Outra importante funcionalidade é a padronização do faturamento eletrônico no padrão TISS da Agência Nacional de Saúde Suplementar, nas transferências eletrônicas de dados financeiros e administrativos sobre os gastos de usuários de planos de saúde privados. O software pode gerar, preencher e enviar para os planos de saúde: guias de consulta, exames, tratamentos, procedimentos, terapias, autorização de consultas com ou sem procedimentos, autorização, prorrogação e cobranças de internação, pagamentos para profissional especializado. Tudo isso dentro da padronização TUSS de utilização de terminologias médicas.

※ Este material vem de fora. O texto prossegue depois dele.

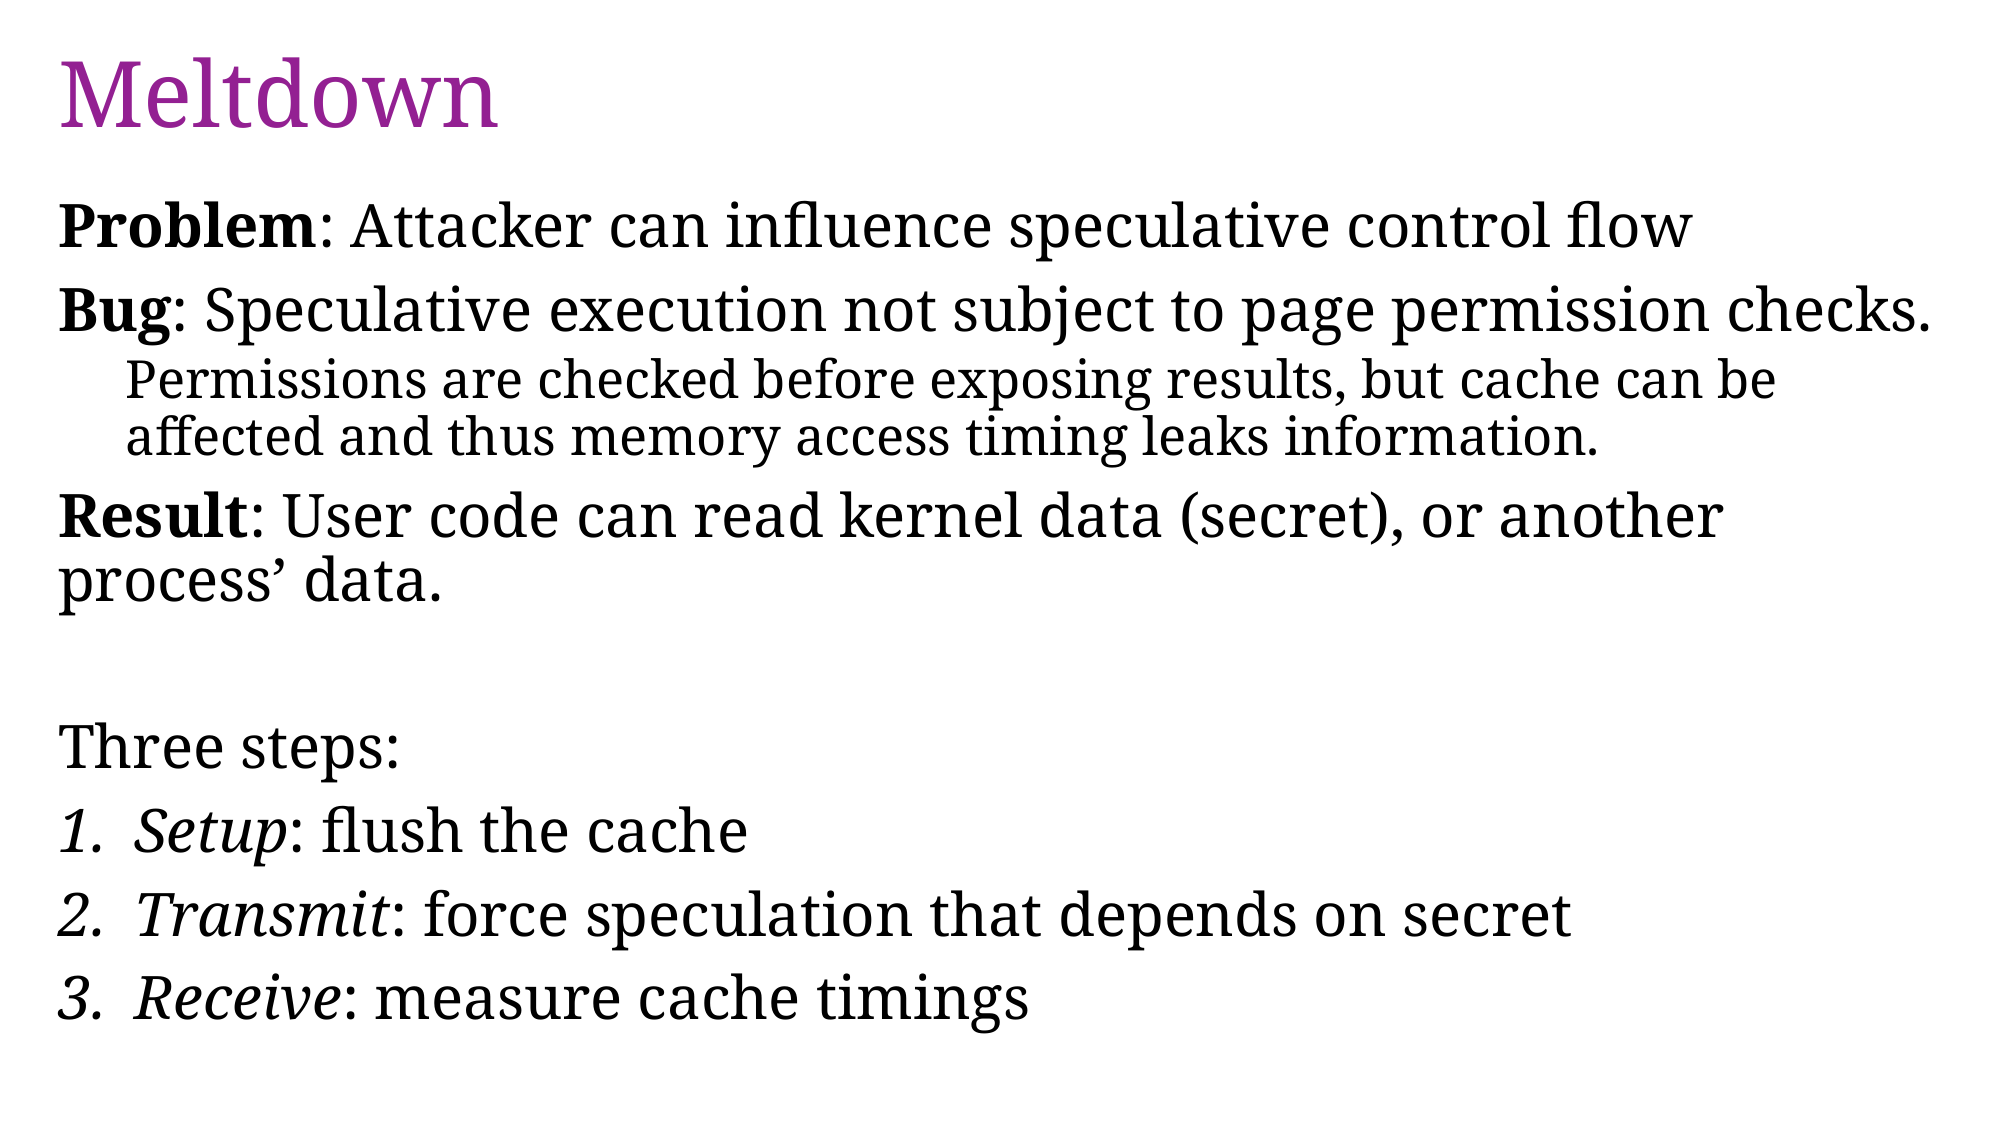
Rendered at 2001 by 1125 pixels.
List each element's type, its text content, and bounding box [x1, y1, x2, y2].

list Problem: Attacker can influence speculative control flow Bug: Speculative execution not subject to page permission checks. Permissions are checked before exposing results, but cache can be affected and thus memory access timing leaks information. Result: User code can read kernel data (secret), or another process’ data. Three steps: Setup: flush the cache Transmit: force speculation that depends on secret Receive: measure cache timings [43, 188, 1953, 1106]
title Meltdown [43, 25, 1953, 171]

6. Gestão de equipe médica

A equipe médica deve ter acesso fácil à agenda, com visualização ágil, permitindo a consulta dos dados por dia, semana, quinzena e mês. O software também auxilia na gestão de escalas e plantões, junto à agenda disponibilizada aos pacientes. O médico pode indicar pelo software eventuais atrasos e faltas, e o próprio programa pode avisar aos pacientes e verificar o reagendamento.

7.Informações úteis

O software pode gerar informações importantes e estatísticas sobre utilização dos usuários, frequência de agendamento, perfil do público que o utiliza, horários que mais utilizam, entre outros dados que podem ser úteis para se conhecer melhor o público-alvo, melhorar o atendimento e investir em novas funcionalidades e estratégias de marketing.

Os softwares de gestão de clínicas oferecem muitos recursos e facilidades, agilizam as rotinas médicas e administrativas e possibilitam o atendimento médico mesmo em tempos de distanciamento social.